One Woman, One Midwife
Every woman who goes to a maternity ward to give birth should have a midwife at her side who will not leave her. Giving birth gives women emotions and feelings that require support, not because they are fragile but becase then, even though strong, they are vulnerable. Post-partum depression (twenty per cent of young mothers suffer one), even syndromes of post traumatic stress disorder, take root in certain elements of delivery (even a sentence pronounced by a doctor can provoke a fear of near death in the woman). If each woman who brings into the world a new human being could be assisted by a midwife all throughout, the birthing would be easier.
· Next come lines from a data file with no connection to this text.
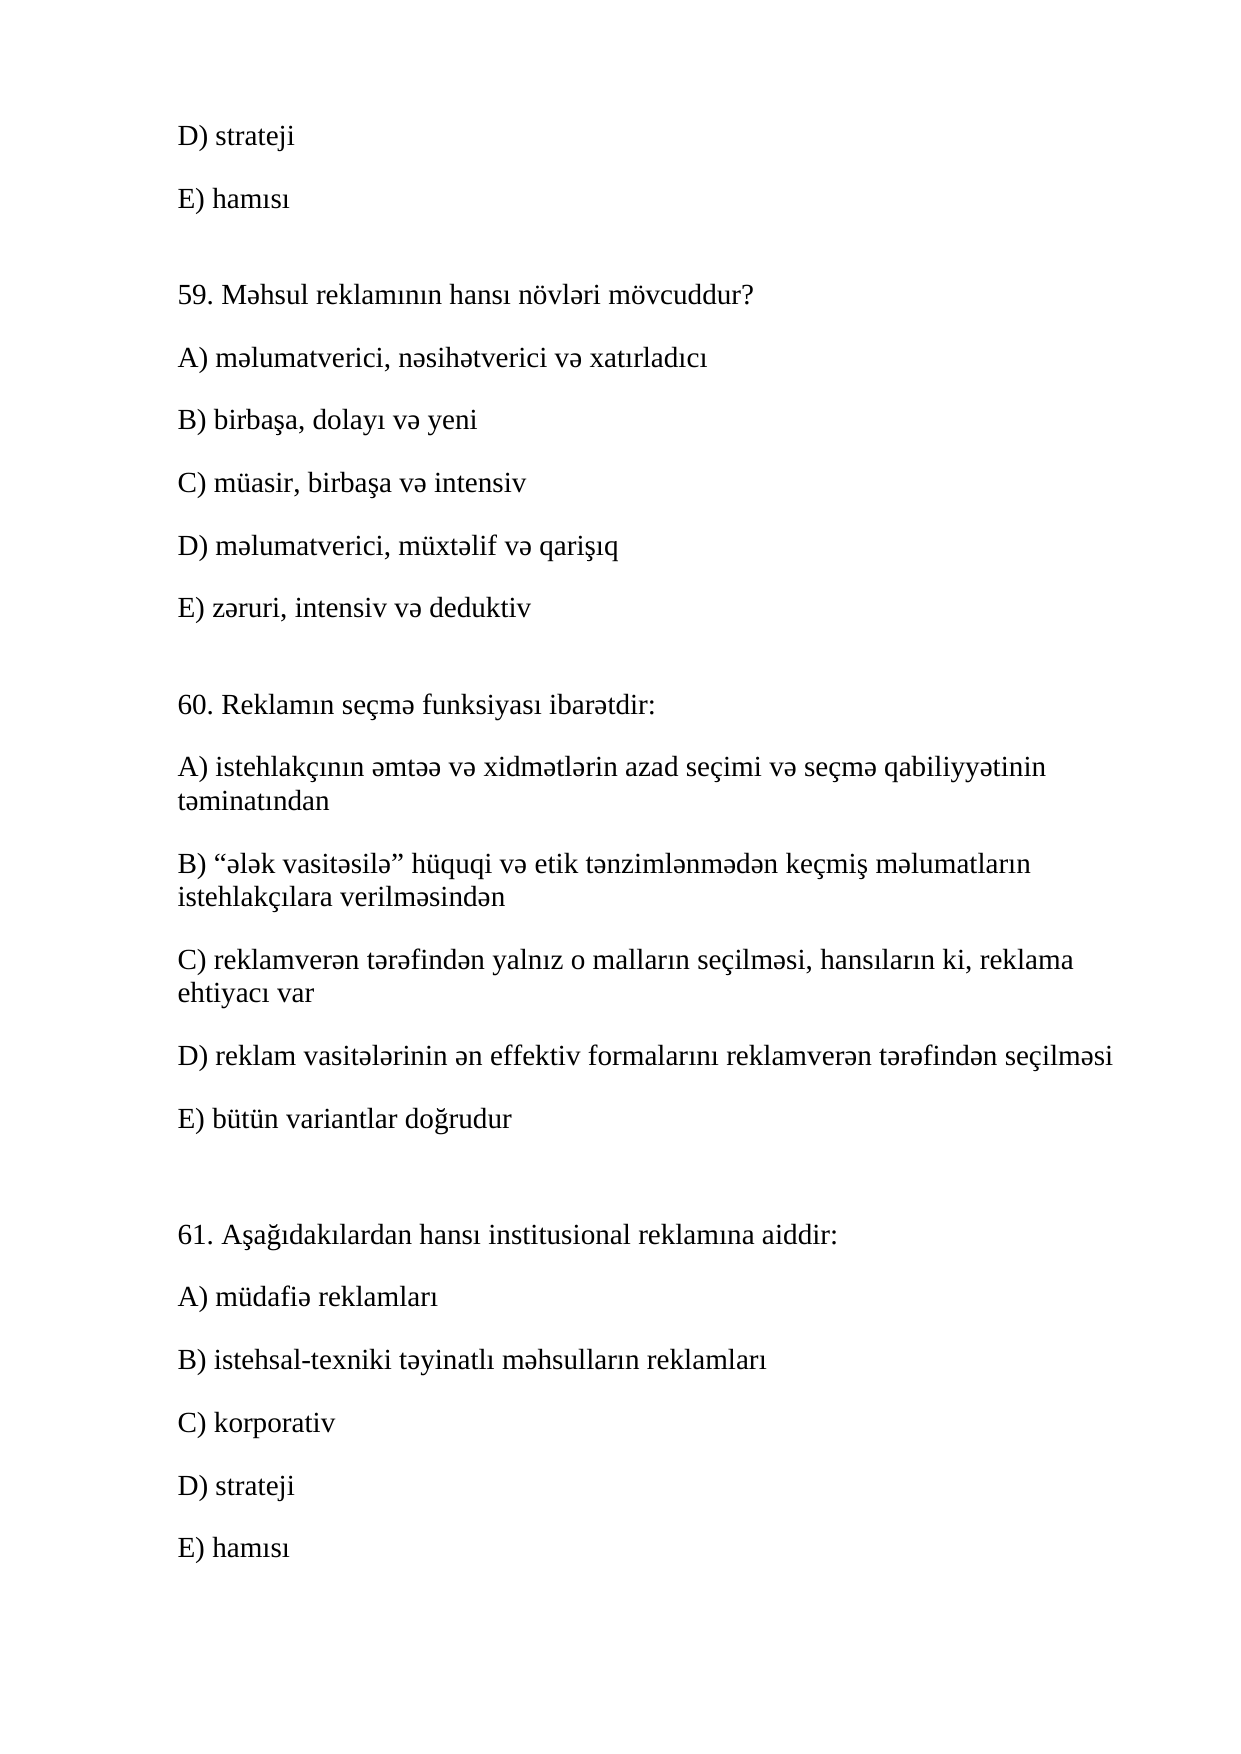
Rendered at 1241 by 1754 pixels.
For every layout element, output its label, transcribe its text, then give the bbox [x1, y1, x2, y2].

text B) istehsal-texniki təyinatlı məhsulların reklamları [177, 1342, 1152, 1376]
text E) bütün variantlar doğrudur [177, 1101, 1152, 1134]
text E) zəruri, intensiv və deduktiv [177, 591, 1152, 624]
text C) korporativ [177, 1405, 1152, 1438]
text 60. Reklamın seçmə funksiyası ibarətdir: [177, 653, 1152, 720]
text D) reklam vasitələrinin ən effektiv formalarını reklamverən tərəfindən seçilməsi [177, 1038, 1152, 1072]
text A) məlumatverici, nəsihətverici və xatırladıcı [177, 340, 1152, 373]
text D) məlumatverici, müxtəlif və qarişıq [177, 528, 1152, 561]
text D) strateji [177, 1468, 1152, 1501]
text E) hamısı [177, 181, 1152, 214]
text 61. Aşağıdakılardan hansı institusional reklamına aiddir: [177, 1217, 1152, 1250]
text C) müasir, birbaşa və intensiv [177, 465, 1152, 499]
text B) birbaşa, dolayı və yeni [177, 402, 1152, 436]
text B) “ələk vasitəsilə” hüquqi və etik tənzimlənmədən keçmiş məlumatların istehlakçılara verilməsindən [177, 846, 1152, 913]
text A) istehlakçının əmtəə və xidmətlərin azad seçimi və seçmə qabiliyyətinin təminatından [177, 749, 1152, 817]
text C) reklamverən tərəfindən yalnız o malların seçilməsi, hansıların ki, reklama ehtiyacı var [177, 942, 1152, 1009]
text D) strateji [177, 118, 1152, 152]
text E) hamısı [177, 1530, 1152, 1564]
text 59. Məhsul reklamının hansı növləri mövcuddur? [177, 243, 1152, 311]
text A) müdafiə reklamları [177, 1279, 1152, 1313]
What is more important for human beings than birth ? The way in which we uphold women giving birth and in which we greet newborns expresses whether or not we cherish this repetitive miracle. Beyond the fact that the too small number of midwives in maternity wards can put women and their babies in danger (real, not imagined) ought to preoccupy us theologically : is it acceptable fhat women should find themselves regularly alone in giving birth and welcoming a new human being because midwives are unavailable ? Don’t we have in mind a woman, rejected, who had to give birth to her child in a stable ? We often hear of « dignified » conditions for the dying. Let us also remember those through whom life arrives. Birth is a miracle ; let’s treat it that way.